## PASSAGE:
## start
General and administrative expenses increased from
$1.8 million for the quarter ended March 31, 2007 to $2.5 million for the quarter ended March 31,
2008. This increase is due to an increase in board fees, professional fees, Nasdaq listing fees,
travel expenses for presentations to increase our visibility with investors, larger corporate
offices, increased staffing to support the higher levels of development
and operational activity and the added resources to enhance our internal controls.
Change in Derivative Fair Value.
Change in derivative fair value was a non-cash loss of $23.8
million for the three months ended March 31, 2008, which included a $23.5 million loss attributable
to the change in fair value for certain derivative contracts that did not qualify as cash flow
hedges pursuant to SFAS 133 and a loss of $283,000 relating to hedge ineffectiveness. Change in
derivative fair value was a non-cash loss of $464,000 for the three months ended March 31, 2007,
which included a $1.04 million loss attributable to the change in fair value for certain
derivatives that did not qualify as cash flow hedges pursuant to SFAS 133 and a gain of $572,000
relating to hedge ineffectiveness. Amounts recorded in this caption represent non-cash gains and
losses created by valuation changes in derivatives that are not entitled to receive hedge
accounting. All amounts recorded in this caption are ultimately reversed in this caption over the
respective contract term.
Interest Expense.
Interest expense decreased to approximately $2.1 million for the quarter
ended March 31, 2008 from $7.0 million for the quarter ended March 31, 2007, due to the refinancing
of our credit facilities in 2007 in connection with our initial public offering and lower
outstanding borrowings.
Net Income
We recorded a net loss of $17.3 million for the quarter ended March 31, 2008 as compared to a
net loss of $3.7 million for the quarter ended March 31, 2007, each period inclusive of the
non-cash net gain or loss derived from the change in derivative fair value as stated above for the
quarter ended March 31, 2008.
Liquidity and Capital Resources
Liquidity
Our primary sources of liquidity are cash generated from our operations, amounts available
under our revolving credit facility and funds from future private and public equity and debt
offerings. In connection with the closing of our initial public offering, Quest Cherokee, our
principal operating subsidiary, entered into a new 5-year $250 million revolving credit agreement,
with an initial borrowing base of $160.0 million, with a syndicate of financial institutions. As
of March 31, 2008, we had $123 million borrowed under our revolving credit facility. Please read
Notes 6 and 13 to our financial statements included in this report for additional information
regarding our revolving credit facility.
## end
## WHAT TO DO:
- 1) Reproduce the stretch of the report from "Liquidity and Capital" through "regarding our revolving credit facility.", renaming "revolving credit facility" to "revolver" wherever it occurs.
- 2) According to the report, what initial borrowing base did the new 5-year $250 million revolving credit agreement carry?
None of the records are required.

Portion of a data file
## start
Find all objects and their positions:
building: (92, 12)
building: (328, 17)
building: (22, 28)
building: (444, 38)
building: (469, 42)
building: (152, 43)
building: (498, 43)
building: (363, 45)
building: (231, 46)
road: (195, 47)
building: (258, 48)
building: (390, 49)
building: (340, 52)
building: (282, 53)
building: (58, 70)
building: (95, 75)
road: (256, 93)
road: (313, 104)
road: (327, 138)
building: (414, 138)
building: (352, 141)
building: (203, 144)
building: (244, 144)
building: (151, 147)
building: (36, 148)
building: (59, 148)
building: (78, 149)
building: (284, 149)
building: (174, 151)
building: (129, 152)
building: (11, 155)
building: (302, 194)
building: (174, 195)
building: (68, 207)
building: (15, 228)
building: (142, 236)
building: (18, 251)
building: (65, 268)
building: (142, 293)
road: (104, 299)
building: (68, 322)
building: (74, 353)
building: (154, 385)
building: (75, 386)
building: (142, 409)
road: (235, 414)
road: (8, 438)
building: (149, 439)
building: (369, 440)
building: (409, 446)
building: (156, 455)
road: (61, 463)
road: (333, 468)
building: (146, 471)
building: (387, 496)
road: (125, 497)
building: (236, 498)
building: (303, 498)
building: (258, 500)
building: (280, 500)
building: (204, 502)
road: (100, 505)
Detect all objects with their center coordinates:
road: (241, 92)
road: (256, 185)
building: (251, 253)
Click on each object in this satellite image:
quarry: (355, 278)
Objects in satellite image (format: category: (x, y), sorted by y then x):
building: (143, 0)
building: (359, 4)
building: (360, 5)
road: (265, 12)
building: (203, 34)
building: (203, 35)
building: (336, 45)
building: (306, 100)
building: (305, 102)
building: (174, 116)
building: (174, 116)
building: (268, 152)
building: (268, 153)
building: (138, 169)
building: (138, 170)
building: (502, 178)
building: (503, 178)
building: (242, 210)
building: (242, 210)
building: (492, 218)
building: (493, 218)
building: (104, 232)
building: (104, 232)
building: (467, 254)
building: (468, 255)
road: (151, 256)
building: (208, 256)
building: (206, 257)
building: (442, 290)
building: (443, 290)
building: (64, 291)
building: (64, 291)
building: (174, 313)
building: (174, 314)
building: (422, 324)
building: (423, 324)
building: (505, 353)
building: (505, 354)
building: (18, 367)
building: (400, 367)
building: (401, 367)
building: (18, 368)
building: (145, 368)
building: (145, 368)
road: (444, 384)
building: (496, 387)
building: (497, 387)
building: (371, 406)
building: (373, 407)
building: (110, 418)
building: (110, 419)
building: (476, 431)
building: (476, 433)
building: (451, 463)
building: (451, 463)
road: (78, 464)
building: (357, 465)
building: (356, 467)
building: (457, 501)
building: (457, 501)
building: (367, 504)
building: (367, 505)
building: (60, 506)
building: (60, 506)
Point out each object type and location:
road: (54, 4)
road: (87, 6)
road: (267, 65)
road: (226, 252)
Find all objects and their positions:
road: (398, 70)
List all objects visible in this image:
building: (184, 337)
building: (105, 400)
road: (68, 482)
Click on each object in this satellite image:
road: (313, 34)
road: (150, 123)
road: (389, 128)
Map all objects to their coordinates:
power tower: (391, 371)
## end
## ANSWERS:
- 1)
Liquidity and Capital Resources
Liquidity
Our primary sources of liquidity are cash generated from our operations, amounts available
under our revolver and funds from future private and public equity and debt
offerings. In connection with the closing of our initial public offering, Quest Cherokee, our
principal operating subsidiary, entered into a new 5-year $250 million revolving credit agreement,
with an initial borrowing base of $160.0 million, with a syndicate of financial institutions. As
of March 31, 2008, we had $123 million borrowed under our revolver. Please read
Notes 6 and 13 to our financial statements included in this report for additional information
regarding our revolver.

- 2) $160.0 million